The main story of the film follows how Chappie, the name given to the now sentient Scout, affects the three main leads, Deon, Ninja and Yo-Landi, as he learns what he is and what humans are. Through their interaction with Chappie Deon, Ninja and Yo-Landi form an odd kind of family which, by the end of film has an almost biblical feel to it (we even get a resurrection of sorts). Deon, who refers to himself as the creator to Chappie is, for the first part of the film not present in Chappies life much but when he is around he is attempting to guide the way Chappie run's it's life by giving it instructions and commands that affect it even when he is not around, all the while the is telling chappie not to let People stop it from doing what it wants. Yo-Landi quickly becomes a mother figure to Chappie and is torn between caring out the planed heist with Chappie or protecting it and helping Deon nurture it. Ninja's Part in the family takes it time to show. For a long time he just wants to use Chappie and is frustrated by it's unwillingness to use guns. However he slowly takes the farther role fighting and protecting the others when the Moose tracks them down. Ninja was the character I thought i was going to have a problem with at the beginning of the film. He starts off as an almost generic 'Gangsta' character which was alright as Chappie is, in many ways a gangsta film but to begin with his character did seem a bit to generic an just a bit blah. There are plenty of films with the 'criminal needs to get money to pay pay some one off/ get out of trouble with' and Ninja could easily have fitted in any of these but he did seem to grate against the other characters. This is until he starts to take on the farther role and we see his character changed, more slowly than the others. This is one thing Chappie does well , the four main characters affect each other and change. Even at then end of the film when characters who are forced together normal go their separate ways, the new family stay together. There are two characters who don't really develop, Michelle who apart form say no Deon and Vincent eventual lets Vincent use the Moose and then just seems to disappear and Vincent who just gets more angry and then sulkily try's to set Deon up when his plan fails.


Chappies development stats off as he is taught how to behave by the three leads and then develops into trying to understand.
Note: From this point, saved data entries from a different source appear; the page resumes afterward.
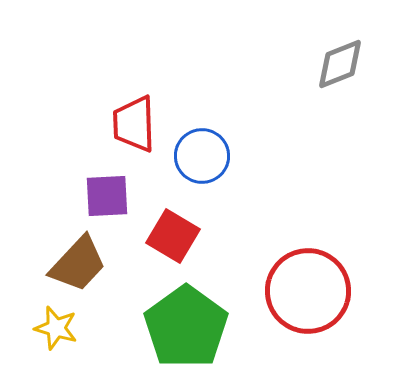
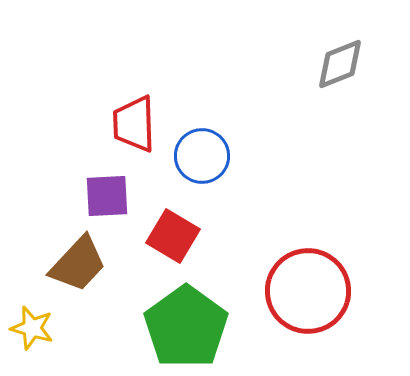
yellow star: moved 24 px left
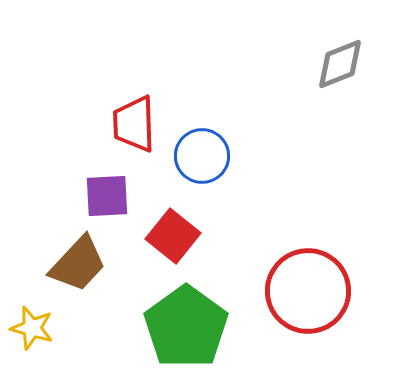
red square: rotated 8 degrees clockwise
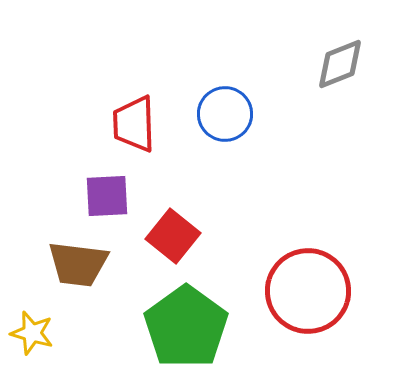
blue circle: moved 23 px right, 42 px up
brown trapezoid: rotated 54 degrees clockwise
yellow star: moved 5 px down
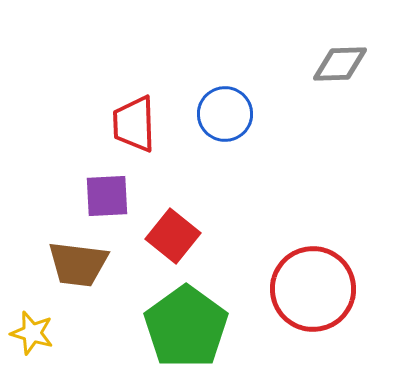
gray diamond: rotated 20 degrees clockwise
red circle: moved 5 px right, 2 px up
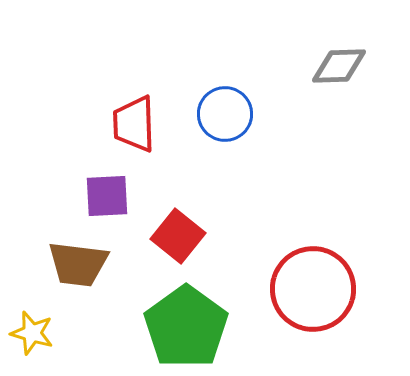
gray diamond: moved 1 px left, 2 px down
red square: moved 5 px right
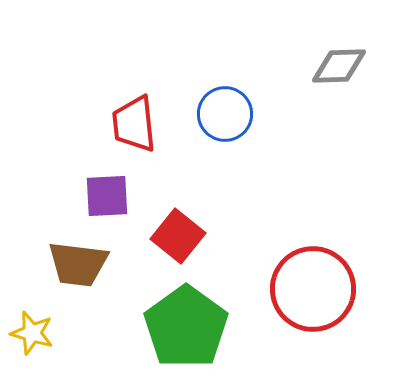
red trapezoid: rotated 4 degrees counterclockwise
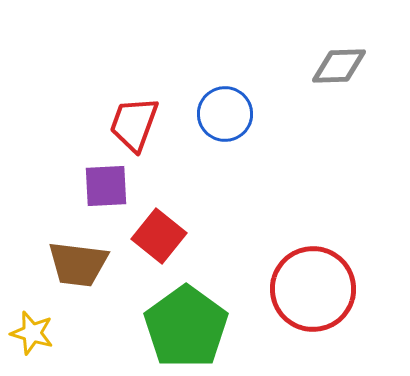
red trapezoid: rotated 26 degrees clockwise
purple square: moved 1 px left, 10 px up
red square: moved 19 px left
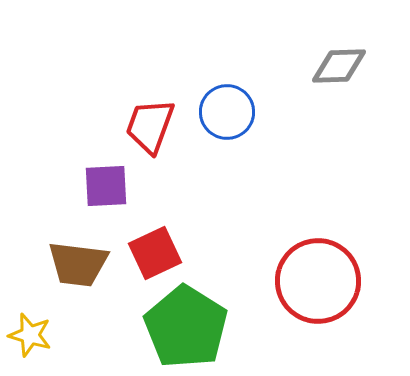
blue circle: moved 2 px right, 2 px up
red trapezoid: moved 16 px right, 2 px down
red square: moved 4 px left, 17 px down; rotated 26 degrees clockwise
red circle: moved 5 px right, 8 px up
green pentagon: rotated 4 degrees counterclockwise
yellow star: moved 2 px left, 2 px down
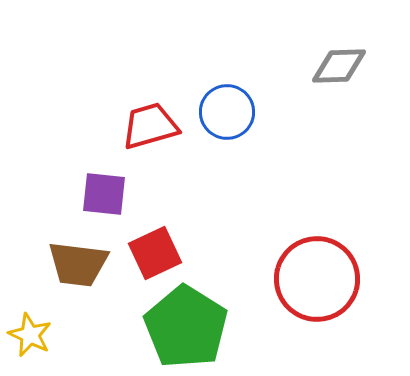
red trapezoid: rotated 54 degrees clockwise
purple square: moved 2 px left, 8 px down; rotated 9 degrees clockwise
red circle: moved 1 px left, 2 px up
yellow star: rotated 9 degrees clockwise
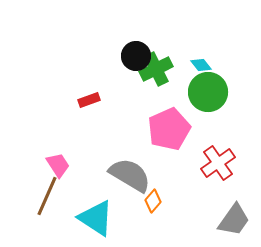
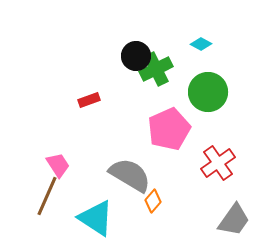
cyan diamond: moved 21 px up; rotated 25 degrees counterclockwise
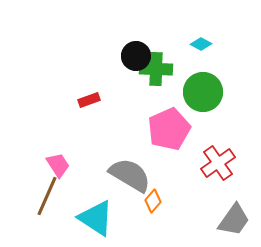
green cross: rotated 28 degrees clockwise
green circle: moved 5 px left
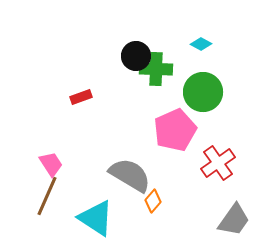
red rectangle: moved 8 px left, 3 px up
pink pentagon: moved 6 px right, 1 px down
pink trapezoid: moved 7 px left, 1 px up
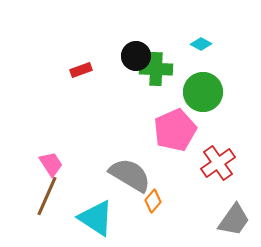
red rectangle: moved 27 px up
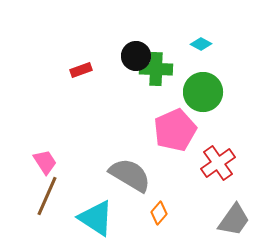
pink trapezoid: moved 6 px left, 2 px up
orange diamond: moved 6 px right, 12 px down
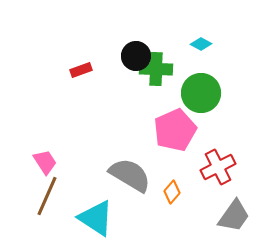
green circle: moved 2 px left, 1 px down
red cross: moved 4 px down; rotated 8 degrees clockwise
orange diamond: moved 13 px right, 21 px up
gray trapezoid: moved 4 px up
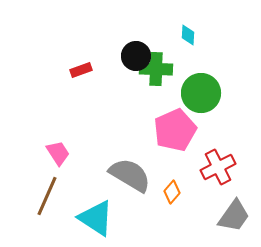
cyan diamond: moved 13 px left, 9 px up; rotated 65 degrees clockwise
pink trapezoid: moved 13 px right, 9 px up
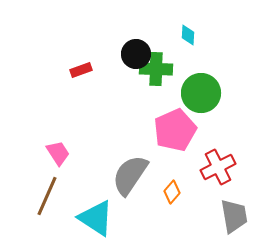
black circle: moved 2 px up
gray semicircle: rotated 87 degrees counterclockwise
gray trapezoid: rotated 45 degrees counterclockwise
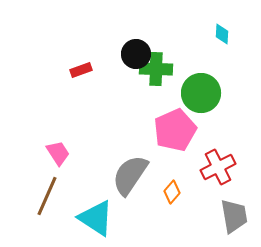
cyan diamond: moved 34 px right, 1 px up
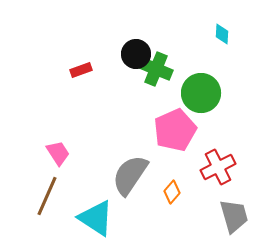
green cross: rotated 20 degrees clockwise
gray trapezoid: rotated 6 degrees counterclockwise
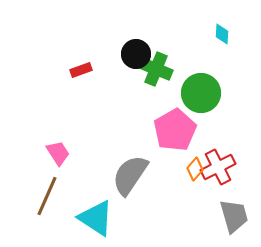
pink pentagon: rotated 6 degrees counterclockwise
orange diamond: moved 23 px right, 23 px up
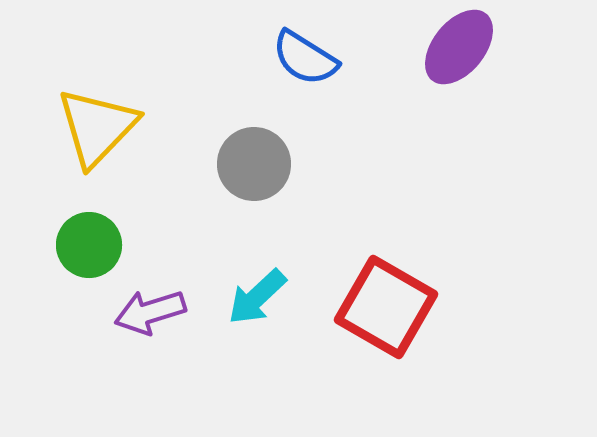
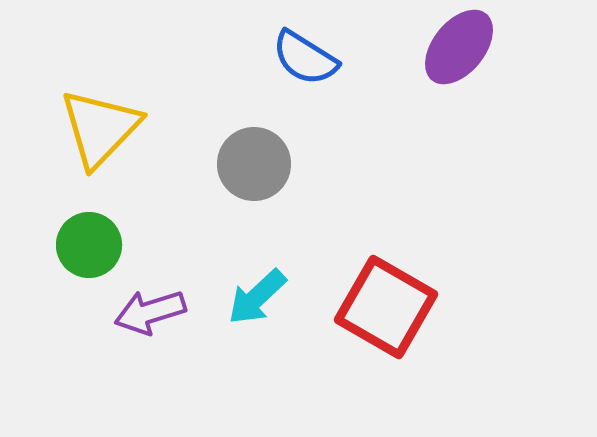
yellow triangle: moved 3 px right, 1 px down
He could easily have become a 'Pinocchio' type character, trying to become human and fit in (Like Data from Star trek The Next Generation) but instead he try's to understand why humans do the things they do (Fight, lie and manipulate) and in doing so he understands more about himself and gains the desire, not to be human but to live, which makes him a more human character than some other robots.


One thing that initially put me of watching Chappie was the fact that Die Antwoord was in it, not because I don't like their music, in fact i have recently started to listen to them, but because i have found that films with bands in seem to become affected but the band mainly because the band is trying to get it's self as much screen time as possible, an example of this is Lordi's Dark floors which seemed to add unnecessary scenes just give every band member screen time. This is not the case with Die Antwoord in Chappie, although there is a little bit of self promotion, mainly by the band wearing there own t shirts, this does not affect the film as Ninja and Yo-Landri keep in character and don't seem to fight for screen time .


Chappie is an interesting film, part sci-fi, part gangsta with themes of family and the nature of humanity and it handles all the subject with out creating a mess.